En materia normativa, los productores de la Patagonia plantearon la necesidad de adaptar los marcos regulatorios a la realidad productiva actual, incluyendo la simplificación del registro de fitosanitarios para cultivos menores y la habilitación de nuevas tecnologías. Asimismo, se destacó la importancia de promover la producción diferenciada y avanzar en la implementación progresiva de Buenas Prácticas Agrícolas (BPA) en el sector hortícola.
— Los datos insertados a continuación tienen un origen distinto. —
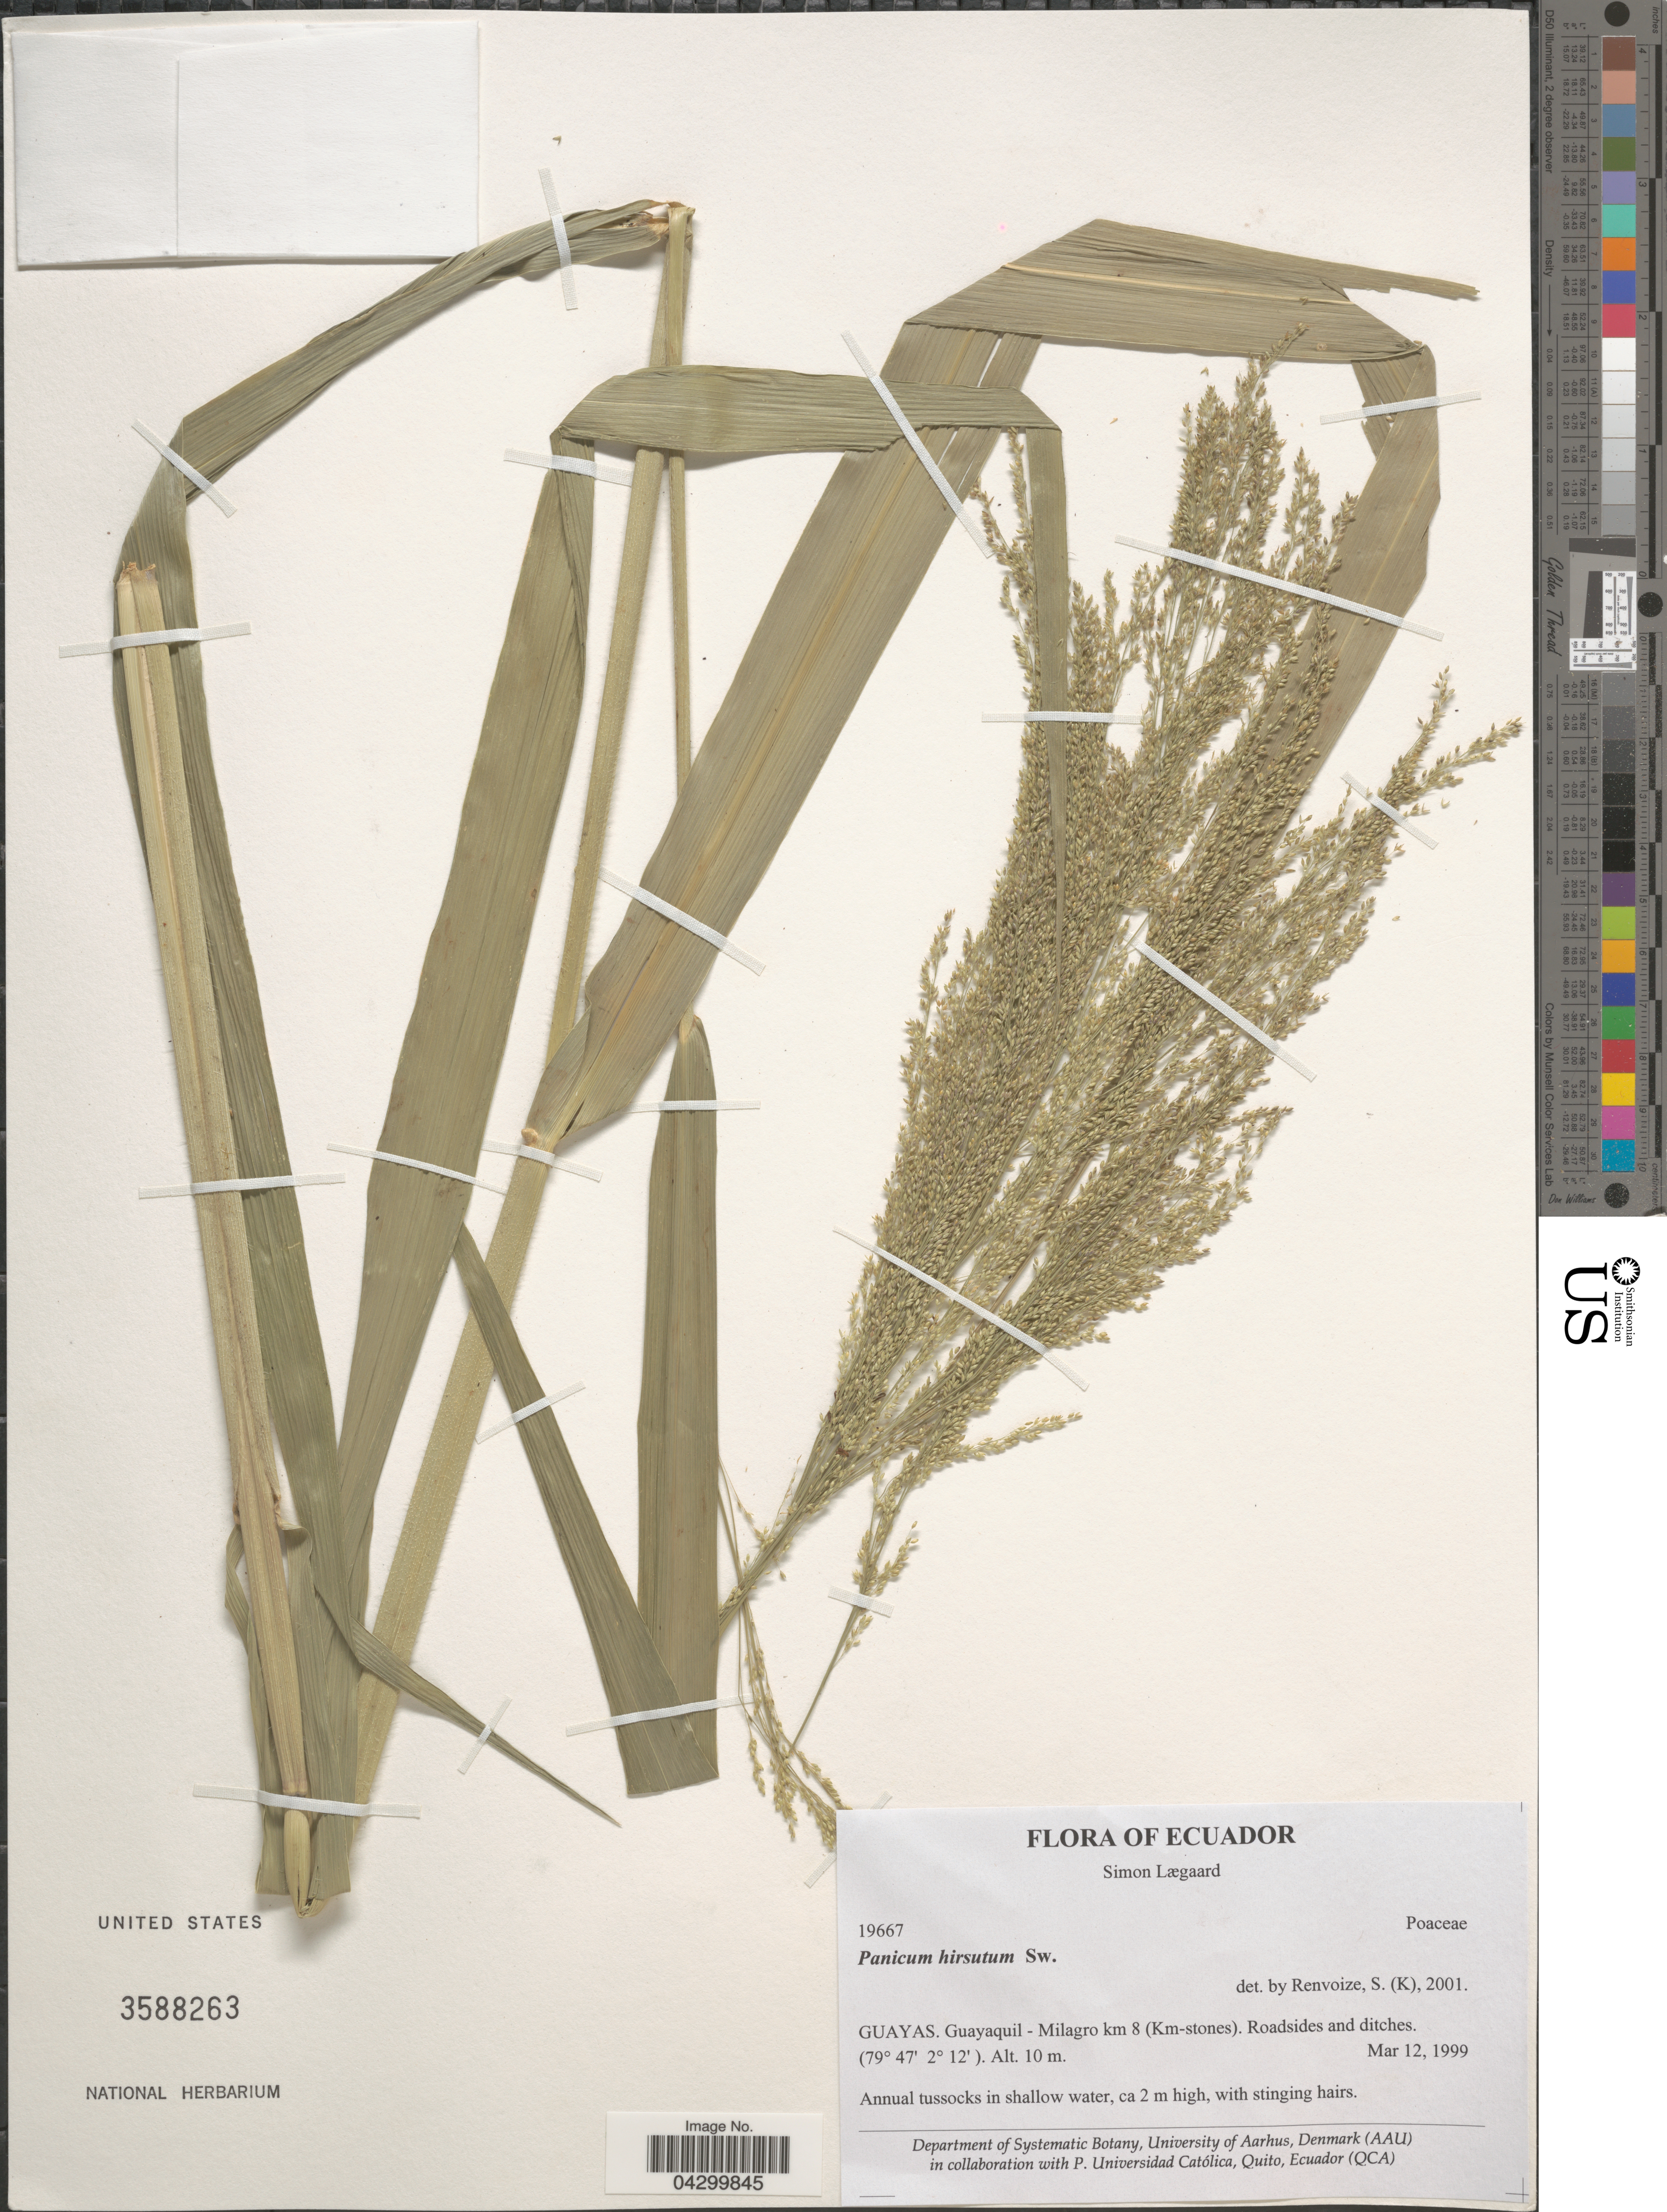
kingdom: Plantae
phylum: Tracheophyta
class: Liliopsida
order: Poales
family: Poaceae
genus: Panicum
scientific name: Panicum hirsutum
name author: Sw.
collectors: S. Lægaard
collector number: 19667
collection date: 1999-03-12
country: Ecuador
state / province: Guayas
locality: Guayas. Guayaquil - Milagro km 8 (Km-stones). Roadsides and ditches.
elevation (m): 10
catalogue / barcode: US 3588263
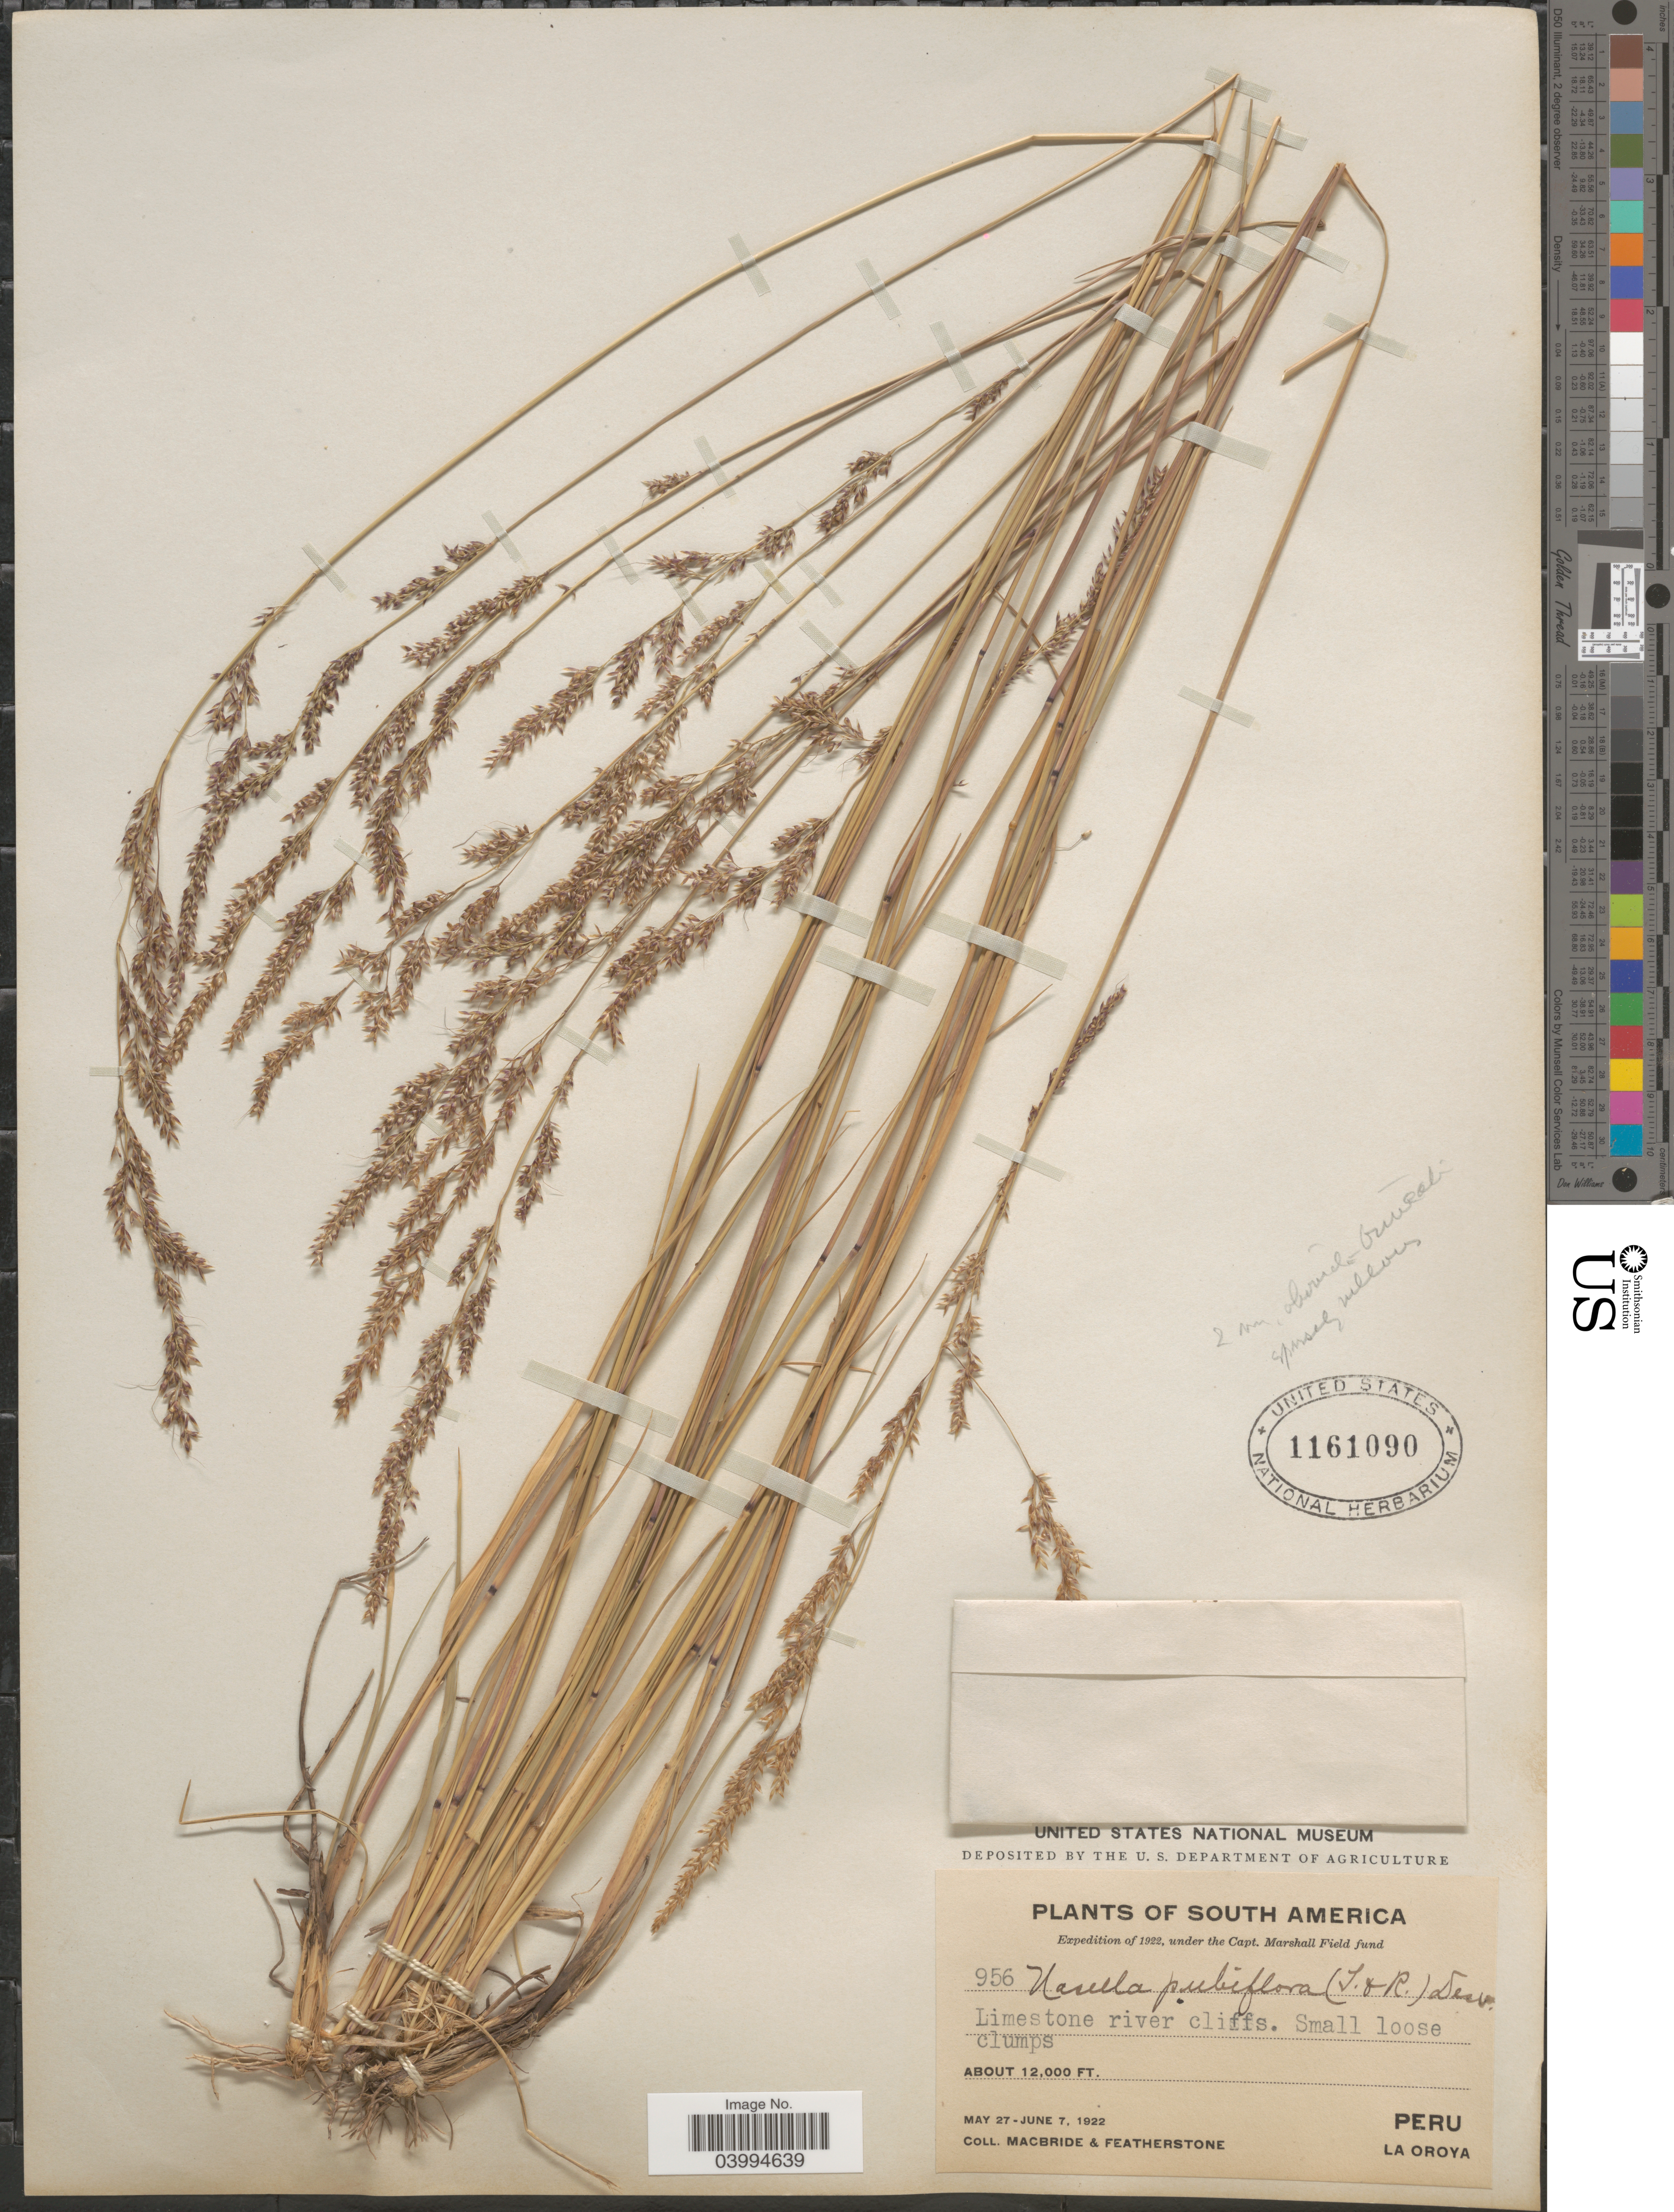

Participación del sector privado y provincial
La Mesa Consultiva contó con la participación de representantes de entidades clave del sector productivo, como Confederación Rurales Argentinas (CRA), Coninagro, CAME, Frutas Argentinas, Fundación Barrera Patagónica, la Federación de Productores de Fruta de Río Negro y Neuquén, CAFI y CASAFE.
Por parte de los gobiernos provinciales de la Patagonia, estuvieron presentes representantes de las Secretarías de Fruticultura de Río Negro, de Producción e Industria del Neuquén, y de las direcciones de Agricultura y Ganadería y de Sanidad Vegetal del Chubut. El SENASA también participó con sus directores nacionales de Protección Vegetal y de Operaciones, junto a autoridades de los centros regionales Patagonia Norte y Sur, y a inspectores federales sanitarios.

Un paso hacia la gestión participativa y federal
La realización de esta Mesa Consultiva refuerza la política de puertas abiertas y la gestión participativa del SENASA, reafirmando su presencia federal y su compromiso de trabajar de manera coordinada con las comunidades productivas. El objetivo es promover un desarrollo sostenible de la Patagonia, impulsando medidas que protejan los recursos, garanticen la sanidad vegetal y animal, y faciliten la competitividad de la región en el mercado nacional e internacional.
Para los productores, este tipo de espacios representa una herramienta clave para plantear necesidades, recibir orientación técnica y generar consensos sobre estrategias que impactan directamente en la rentabilidad y sostenibilidad de sus actividades. A su vez, permite al SENASA adaptar y modernizar sus normas y programas a la dinámica real del sector, fortaleciendo la colaboración público-privada en un territorio con desafíos climáticos y productivos singulares.
En conclusión, la Mesa Consultiva agrícola de la Patagonia consolidó un diálogo fructífero entre el sector público y privado, sentando las bases para políticas más ágiles y efectivas que impulsen la productividad regional y fortalezcan la presencia de la Patagonia en la cadena agroalimentaria nacional.